I believe most of the the built-in output formats extending FileOutputFormat in Hadoop uses a OutputCommitter, by default which is FileOutputCommitter.

This is the code from FileOutputFormat

public synchronized 
     OutputCommitter getOutputCommitter(TaskAttemptContext context
                                        ) throws IOException {
    if (committer == null) {
      Path output = getOutputPath(context);
      committer = new FileOutputCommitter(output, context);
    }
    return committer;
  }

To write to multiple paths you can probably look into MultipleOutputs, that by default uses the OutputCommitter.

Or you can create your own output format and extend FileOutputFomat and override the above function in FileOutputFormat, create your own OutputCommitter implementation looking at the FileOutputCommitter code.

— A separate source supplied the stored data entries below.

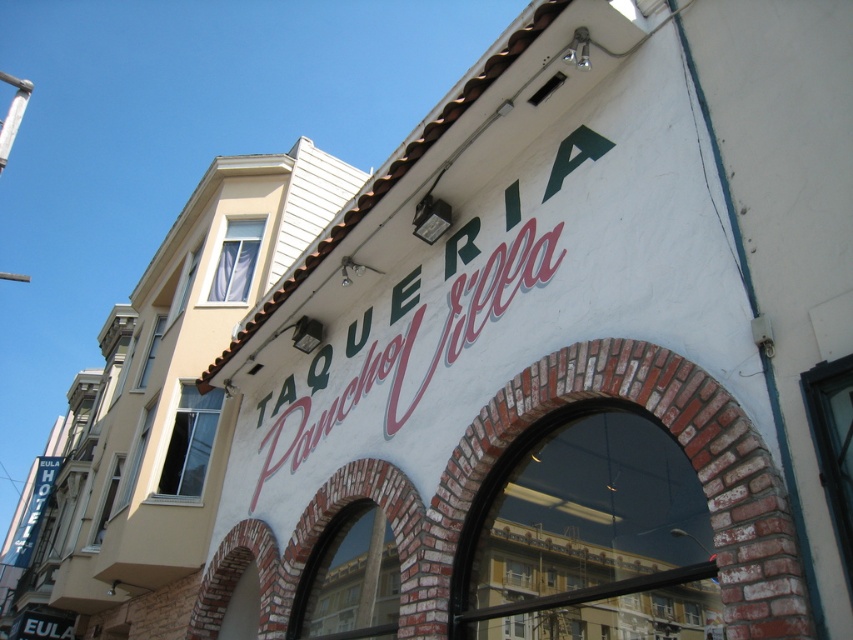
Question: Can you confirm if green painted sign at upper center is smaller than blue fabric hotel sign at left?

Choices:
 (A) yes
 (B) no

Answer: (A)

Question: Which point appears closest to the camera in this image?

Choices:
 (A) (35, 470)
 (B) (276, 422)

Answer: (B)

Question: Can you confirm if green painted sign at upper center is positioned to the left of blue fabric hotel sign at left?

Choices:
 (A) yes
 (B) no

Answer: (B)

Question: Where is green painted sign at upper center located in relation to blue fabric hotel sign at left in the image?

Choices:
 (A) right
 (B) left

Answer: (A)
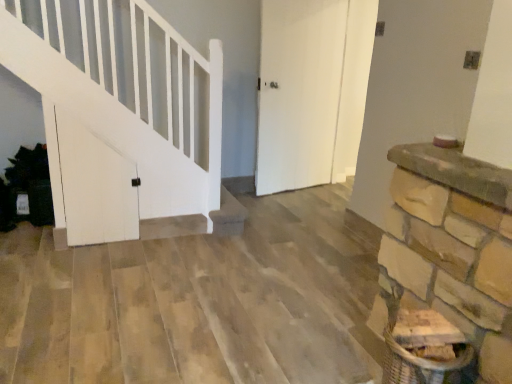
Find the location of a particular element. free space above white matte door at left, the 2th door from the right (from a real-world perspective) is located at coordinates (88, 97).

In the FileOoutputcommitter code you will find the function, which you might be interested in -

    /**
   * Delete the work directory
   */
  @Override
  public void abortTask(TaskAttemptContext context) {
    try {
      if (workPath != null) { 
        context.progress();
        outputFileSystem.delete(workPath, true);
      }
    } catch (IOException ie) {
      LOG.warn("Error discarding output" + StringUtils.stringifyException(ie));
    }
  }

If a task succeeds then commitTask()is called, which in the default implementation moves the temporaray task output directory (which has the task attempt ID in its name to avoid conflicts between task attempts) to the final output path, ${mapred.out put.dir}. Otherwise, the framework calls abortTask(), which deletes the temporary task output directory.

0
votes

To avoid _logs and _SUCCESS files being created in the mapreduce output folder you may use the below settings:
conf.setBoolean("mapreduce.fileoutputcommitter.marksuccessfuljobs", false); conf.set("hadoop.job.history.user.location", "none");